Every morning I get up at about 6:30, get the necessary caffeine fix, do a workout (so that there is at least one thing in the day that makes me feel good about myself) and get reacquainted with the chair I'm about to melt into for the following 8 hours. Sound familiar?
Being confined to a small space where you'd slave away staring at a screen for eight hours may have worked in the past, but that's no longer the case. What's even worse is perhaps sitting around aimlessly if you've finished your work, just because you have to "clock out" when someone else has determined that they've had enough of your presence. No, thanks. If you're one of the 3% of people I talk to daily, who actually like their jobs, congrats to you. For the rest of us, the day drags on like a long f*cking trek through the Sahara, but fear not—things are finally starting to shift.
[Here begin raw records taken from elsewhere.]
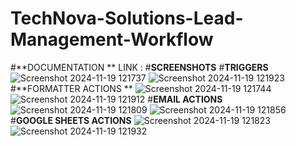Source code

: # TechNova-Solutions-Lead-Management-Workflow
#**DOCUMENTATION **
LINK :
#**SCREENSHOTS**
#**TRIGGERS**
![Screenshot 2024-11-19 121737](https://github.com/user-attachments/assets/9e942ff6-407e-4860-bc5a-0e68665d0b9a)
![Screenshot 2024-11-19 121923](https://github.com/user-attachments/assets/0d21fa97-7961-4193-9d86-1e9bb2d0e54f)
#**FORMATTER ACTIONS **
![Screenshot 2024-11-19 121744](https://github.com/user-attachments/assets/a96a4773-12f3-420f-a994-a98edefa53e7)
![Screenshot 2024-11-19 121912](https://github.com/user-attachments/assets/beb67991-f33f-43d3-8a03-4aca8c2d266b)
#**EMAIL ACTIONS**
![Screenshot 2024-11-19 121809](https://github.com/user-attachments/assets/40b6d446-222c-412b-9f4f-ff6a3cf1709a)
![Screenshot 2024-11-19 121856](https://github.com/user-attachments/assets/0345b6b5-6368-4b7d-b9df-ec36b03d379b)
#**GOOGLE SHEETS ACTIONS**
![Screenshot 2024-11-19 121823](https://github.com/user-attachments/assets/7fc2683d-9684-4c97-a123-f28ea2f894d9)
![Screenshot 2024-11-19 121932](https://github.com/user-attachments/assets/0d3489e6-01cb-4e8a-a1c3-f0fb724c4980)

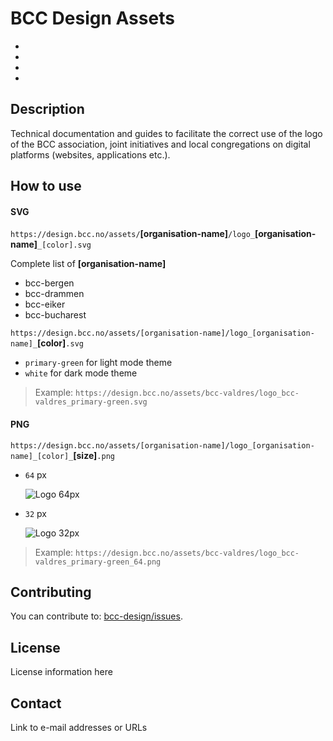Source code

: # BCC Design Assets

*
*
*
*

## Description
Technical documentation and guides to facilitate the correct use of the logo of the BCC association, joint initiatives and local congregations on digital platforms (websites, applications etc.).

## How to use

#### SVG

`https://design.bcc.no/assets/`**[organisation-name]**`/logo_`**[organisation-name]**`_[color].svg` 

Complete list of **[organisation-name]**  
- bcc-bergen
- bcc-drammen
- bcc-eiker
- bcc-bucharest

`https://design.bcc.no/assets/[organisation-name]/logo_[organisation-name]_`**[color]**`.svg` 

- `primary-green` for light mode theme
- `white` for dark mode theme

> Example: `https://design.bcc.no/assets/bcc-valdres/logo_bcc-valdres_primary-green.svg`

#### PNG

`https://design.bcc.no/assets/[organisation-name]/logo_[organisation-name]_[color]_`**[size]**`.png`  

- `64` px  

  ![Logo 64px](https://design.bcc.no/assets/bcc-valdres/logo_bcc-valdres_primary-green_64.png) 
  
- `32` px  

  ![Logo 32px](https://design.bcc.no/assets/bcc-valdres/logo_bcc-valdres_primary-green_32.png) 
 

> Example: `https://design.bcc.no/assets/bcc-valdres/logo_bcc-valdres_primary-green_64.png`

## Contributing
You can contribute to: [bcc-design/issues](https://github.com/bcc-code/bcc-design/issues).

## License
License information here

## Contact
Link to e-mail addresses or URLs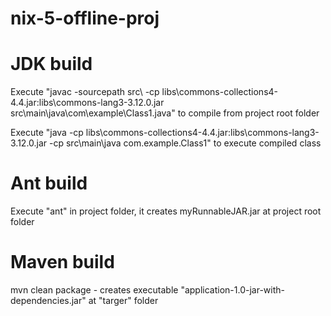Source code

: # nix-5-offline-proj

# JDK build
Execute "javac -sourcepath src\ -cp libs\commons-collections4-4.4.jar:libs\commons-lang3-3.12.0.jar
src\main\java\com\example\Class1.java" to compile from project root folder

Execute "java -cp libs\commons-collections4-4.4.jar:libs\commons-lang3-3.12.0.jar -cp 
src\main\java com.example.Class1" to execute compiled class


# Ant build
Execute "ant" in project folder, it creates myRunnableJAR.jar at project root folder

# Maven build
mvn clean package - creates executable "application-1.0-jar-with-dependencies.jar" at "targer" folder
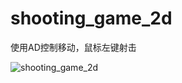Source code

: # shooting_game_2d
 
使用AD控制移动，鼠标左键射击


![shooting_game_2d](https://github.com/Fna3VjQaUAAmqvG/shooting_game_2d/assets/172506585/39da2f62-d016-417c-929b-f223dd5f0b13)
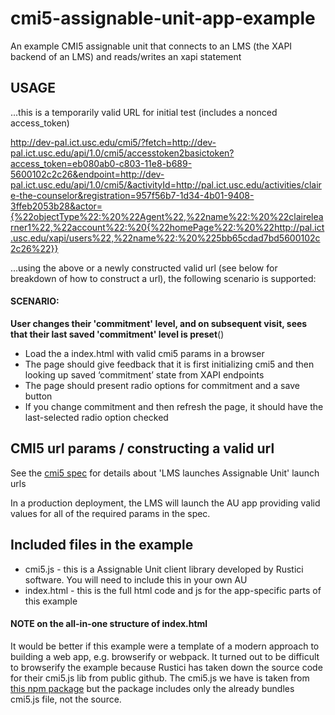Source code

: # cmi5-assignable-unit-app-example
An example CMI5 assignable unit that connects to an LMS (the XAPI backend of an LMS) and reads/writes an xapi statement

## USAGE

...this is a temporarily valid URL for initial test (includes a nonced access_token)


http://dev-pal.ict.usc.edu/cmi5/?fetch=http://dev-pal.ict.usc.edu/api/1.0/cmi5/accesstoken2basictoken?access_token=eb080ab0-c803-11e8-b689-5600102c2c26&endpoint=http://dev-pal.ict.usc.edu/api/1.0/cmi5/&activityId=http://pal.ict.usc.edu/activities/claire-the-counselor&registration=957f56b7-1d34-4b01-9408-3ffeb2053b28&actor={%22objectType%22:%20%22Agent%22,%22name%22:%20%22clairelearner1%22,%22account%22:%20{%22homePage%22:%20%22http://pal.ict.usc.edu/xapi/users%22,%22name%22:%20%225bb65cdad7bd5600102c2c26%22}}

...using the above or a newly constructed valid url (see below for breakdown of how to construct a url), the following scenario is supported:

#### SCENARIO:

**User changes their 'commitment' level, and on subsequent visit, sees that their last saved 'commitment' level is preset**()

* Load the a index.html with valid cmi5 params in a browser
* The page should give feedback that it is first initializing cmi5 and then looking up saved ‘commitment’ state from XAPI endpoints
* The page should present radio options for commitment and a save button
* If you change commitment and then refresh the page, it should have the last-selected radio option checked

## CMI5 url params / constructing a valid url

See the [cmi5 spec](https://github.com/AICC/CMI-5_Spec_Current/blob/quartz/cmi5_spec.md#81-launch-method) for details about 'LMS launches Assignable Unit' launch urls

In a production deployment, the LMS will launch the AU app providing valid values for all of the required params in the spec.

## Included files in the example

* cmi5.js - this is a Assignable Unit client library developed by Rustici software. You will need to include this in your own AU
* index.html - this is the full html code and js for the app-specific parts of this example

#### NOTE on the all-in-one structure of index.html

It would be better if this example were a template of a modern approach to building a web app, e.g. browserify or webpack. It turned out to be difficult to browserify the example because Rustici has taken down the source code for their cmi5.js lib from public github. The cmi5.js we have is taken from [this npm package](https://www.npmjs.com/package/cmi5.js) but the package includes only the already bundles cmi5.js file, not the source.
We aren't the baby boomers who grew up fighting for the now quixotic American Dream, nor are we our parents, happily basking in the comfort of a stable career path, even if it meant puking their guts out at the office, just so that they could spare a few precious sick days and put together a seven-day long cruise in the Bahamas, where all they did was sleep and eat lukewarm buffet food with watered down Mojitos. Us, Millennials, are too creative and determined to be pouring all our energy into someone else's ideas. We hate "corporate America" and will not be told when to pee and went to eat lunch. We are confident and have a lot fewer f*cks to give them our parents did. We backpack through Southeast Asia and scuba dive in Australia. We are a generation of self-starters who blog, tweet, write and fundraise our startups from any point on the map. In a time of instantaneous communication and insatiable craving for attention, validation, and profit, we refuse to put our heart into someone else's projects. We'd rather be artists living out of a car in downtown LA than mindlessly typing our days away in cubicles eating stale bagels. We desperately chase freedom at all cost, looking up to entrepreneurs like Tim Ferriss and Ramit Sethi, who started from scratch and broke the shackles of conventional employment. We admire travel bloggers/hustlers who make their wanderlust a full-time lifestyle.
We stumble upon articles about people quitting their jobs and working from their new "offices"—tropical bars in Bali—every day. We are workers, who have the capacity of expanding extreme amounts of energy if needed, but we say hell no to being "employees" in the traditional sense. We don't want to waste our vital years working so that we could collapse into retirement 50 years later, our bodies laden with old age diseases and pains, just to realize that we made someone else rich. We want to experience everything and to be successful. And we want it right now.
The future of the world's workforce isn't dragged down by computers, offices and paid holiday; it's 100% remote, done from planes crossing the Atlantic or villas in Mallorca. And we aren't employees; we are creative business people marching to the beat of our own drum. There's no turning back. "Do or die" is our only choice, and be sure that we are on our way to absolutely erase corporate culture.